Michael Murphy, Commandant, 2nd Battalion, Cork No.1 Brigade in his witness statement to the Bureau of Military History (WS 1547), describes Tadhg’s death on 19 April 1921:
“One of my best company captains named Tadhg Sullivan was held up in Douglas Street by two British intelligence officers in mufti. He made a dash to escape and got into a house No. 80 Douglas St. He ran upstairs and got out on the roof through a landing window, closely followed by the two British officers. Sullivan got on to the roof of the adjoining house when the officers appeared at the landing window and shot him dead. He was unarmed.”
The Cork Examiner on 20 April 1921 describes that the tragic occurrence took place in the course of a general roundup in the south and south-west side of the city, which began about 7pm. Numerous parties of police from Union Quay and Tuckey Street stations visited the district, which they practically enveloped up to Friar's Walk and Barrack Street.
At 7.30pm, pedestrians coming from every point converging on the district were held up, questioned and searched, and about 15 persons were temporarily detained. One man, Liam Barry, residing in White Street, was arrested.
The extensively drawn cordon gradually closed in towards Douglas Street vicinity. There was quite a large number of passersby, and amongst them, was Tadhg. He was observed by a party of about eight or nine police. They called on him to halt, but instead he started to run away, whereupon the police pursued.
As he ran a short distance along the street, Tadhg seems to have escaped the bullets of his pursuers, and then he was seen to suddenly dash into a house. The police by this time were reinforced by a second party of constables, coming from an opposite direction.
Tadhg was followed into the house – the hall and stairway of which bore the marks of considerable firing. Cornered as he was, Tadhg made a desperate effort to escape, and rushing into a back room, endeavoured to get away through a back window.

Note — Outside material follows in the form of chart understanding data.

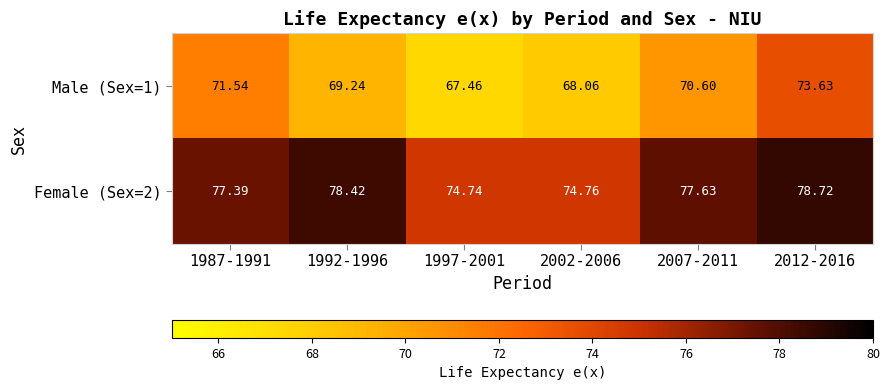

Is the value of Female (Sex=2) at 2012-2016 greater than the value of Male (Sex=1) at 2002-2006?

Yes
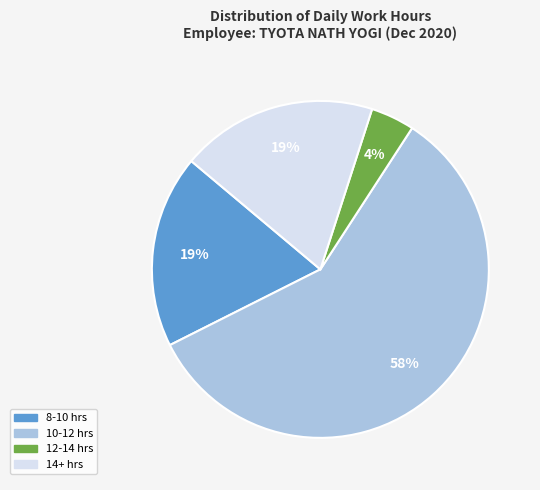

To the nearest percent, what is the difference between the largest and smallest slice percentages?

54%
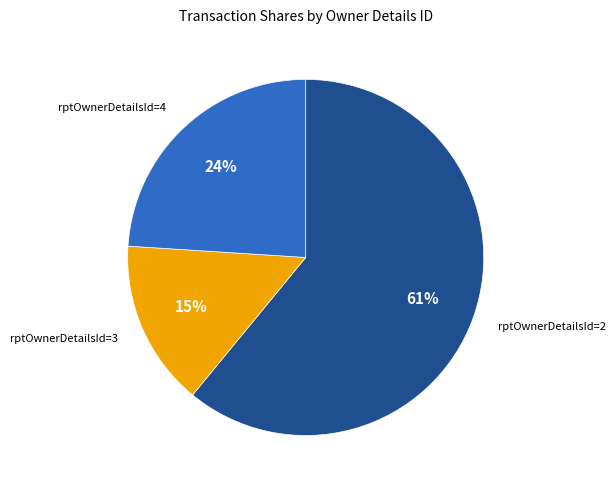

What is the smallest slice in the pie chart?

rptOwnerDetailsId=3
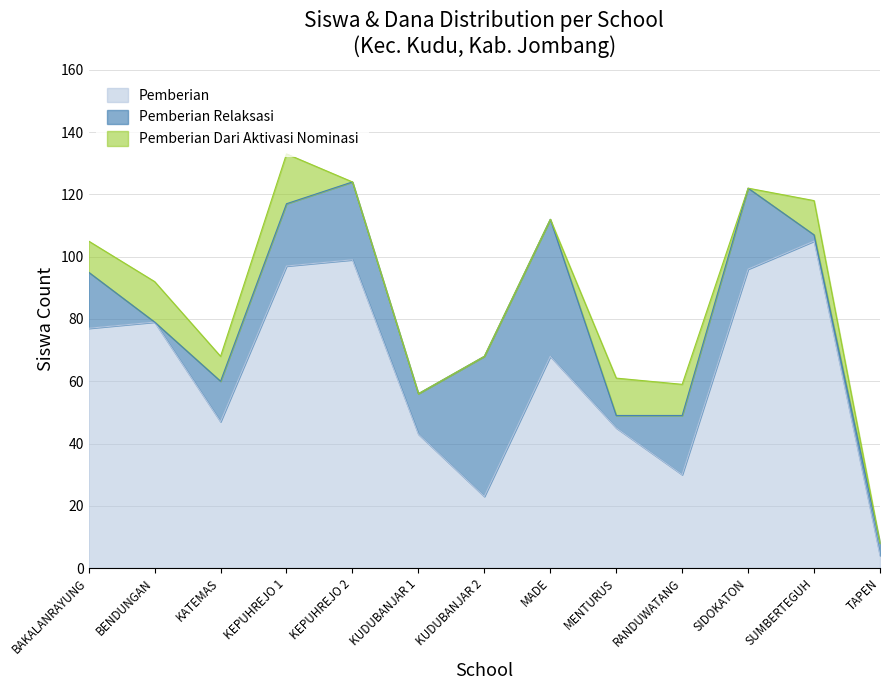

What is the total value across all series at MENTURUS?

61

Tadhg was in the act of descending into the yard below, which offered an avenue of escape, when he was overtaken by his pursuers and shot dead. His dead body with several bullet wounds was subsequently found in the yard below.
Fr McSweeney, CC, St Finbarr’s South, and Fr Father Nunan, CC, were immediately summoned, but on their arrival Tadhg had already passed away.
Tadhg’s remains were then conveyed to Union Quay Barracks, and afterwards transferred in a military lorry to the Victoria Barracks, where the circumstances of his death were to be the subject of an inquiry.
On the afternoon of 22 April 1921, Tadhg’s funeral took place from the South Chapel to St Finbarr’s Cemetery where they were interred in the Republican plot.
The cortege was limited in extent by order of the military and armed soldiers walking on foot at both sides of the hearse, in three lorries, and accompanied by an armoured car.
The order was served on the administrator of the parish about one hour before the funeral was timed to start was obeyed.
Despite the warnings, the streets from the church – over Parliament Bridge, along the South Mall, Grand Parade and Washington Street – were lined with people. The coffin was draped in the tricolour flag.